Supermarket Income REIT
- Type: Public limited company
- Traded as: LSE: SUPR
- Industry: Property investment
- Founded: 2017; 9 years ago
- Headquarters: London, United Kingdom
- Key people: Nick Hewson (chairman);
- Revenue: £101.1 million (2026)
- Operating income: £118.0 million (2026)
- Net income: £85.9 million (2026)
- Website: www.supermarketincomereit.com

= Supermarket Income REIT =

Property Holding in London

Supermarket Income REIT is a British property investment company which invests in retail property and holds a large portfolio of supermarket buildings. It is structured as a real estate investment trust (REIT) that is listed on the London Stock Exchange and is a constituent of the FTSE 250 Index.

==History==
The company was launched on the London Stock Exchange in July 2017 and used the proceeds to purchase a series of supermarkets with the main supermarket chains as its tenants. The company, together with its joint venture partner, British Airways Pension Trustees, acquired British Land's 25.5% stake in a portfolio of supermarkets in May 2020. It went on to buy a large supermarket in Newmarket in July 2020, a large supermarket in Bracknell in September 2020 two supermarkets, one in Melksham and one in Winchester in January 2021, five supermarkets in the northwest of England in September 2021, a supermarket in Cannock in December 2021 and a supermarket in Cwmbran in January 2022.

Sainsbury's exercised its option to acquire thirteen stores, which it occupied, from the company and its joint venture partner, British Airways Pension Trustees, in September 2021 and then bought a further eight stores, which it occupied, from the company and its joint venture partner in January 2022. The company raised an additional £175 million to buy supermarkets in April 2022.

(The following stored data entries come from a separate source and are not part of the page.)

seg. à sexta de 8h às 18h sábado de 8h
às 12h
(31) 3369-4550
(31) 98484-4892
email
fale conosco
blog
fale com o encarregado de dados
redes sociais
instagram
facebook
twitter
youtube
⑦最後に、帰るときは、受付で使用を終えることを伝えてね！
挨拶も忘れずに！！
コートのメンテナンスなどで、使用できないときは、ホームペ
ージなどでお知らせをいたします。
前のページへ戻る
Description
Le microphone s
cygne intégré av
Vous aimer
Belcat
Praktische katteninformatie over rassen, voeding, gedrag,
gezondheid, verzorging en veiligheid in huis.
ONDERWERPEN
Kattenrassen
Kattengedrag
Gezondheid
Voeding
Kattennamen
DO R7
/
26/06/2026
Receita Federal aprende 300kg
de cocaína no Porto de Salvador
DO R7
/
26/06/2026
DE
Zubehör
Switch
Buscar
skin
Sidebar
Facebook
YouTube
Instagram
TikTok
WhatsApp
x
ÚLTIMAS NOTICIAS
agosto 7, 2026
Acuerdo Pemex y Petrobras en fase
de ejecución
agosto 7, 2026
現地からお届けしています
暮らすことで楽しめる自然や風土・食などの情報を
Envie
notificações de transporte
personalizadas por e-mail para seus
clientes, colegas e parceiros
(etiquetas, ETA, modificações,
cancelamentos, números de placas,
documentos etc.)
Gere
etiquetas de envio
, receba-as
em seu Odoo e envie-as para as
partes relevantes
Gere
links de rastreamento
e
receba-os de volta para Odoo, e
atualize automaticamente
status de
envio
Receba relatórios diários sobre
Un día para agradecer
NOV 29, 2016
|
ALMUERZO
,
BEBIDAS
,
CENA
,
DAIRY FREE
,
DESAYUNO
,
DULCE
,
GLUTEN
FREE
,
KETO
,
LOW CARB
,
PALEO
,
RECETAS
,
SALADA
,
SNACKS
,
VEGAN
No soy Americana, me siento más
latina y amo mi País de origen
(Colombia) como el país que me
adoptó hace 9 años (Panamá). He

By April 2022, the company had raised funds nine times for the purposes of building its portfolio of supermarkets; by that time the company owned 41 supermarkets directly and partially owned another 26 supermarkets through its joint venture with British Airways Pension Trustees.

In December 2025, it was announced the company had acquired three UK supermarket properties for £97.6 million as part of an expansion of its grocery-focused portfolio. The acquisition comprised stores operated by Tesco, Sainsbury's and Waitrose, all of which are let on long-term, inflation-linked leases.

==Operations==
The company specialises in supermarkets. Its portfolio was valued at £1.4 billion as at 30 June 2025. The company is advised in all aspects of its work by Atrato Capital. The company is one of a small number of UK Real Estate Investment Trusts which have been launched in the UK and the only one specialising in supermarkets. The UK market is much less developed than that in the US; analysts at S&P Global Ratings have suggested that the UK REIT market "needs to grow a lot bigger" and involve "greater specialization".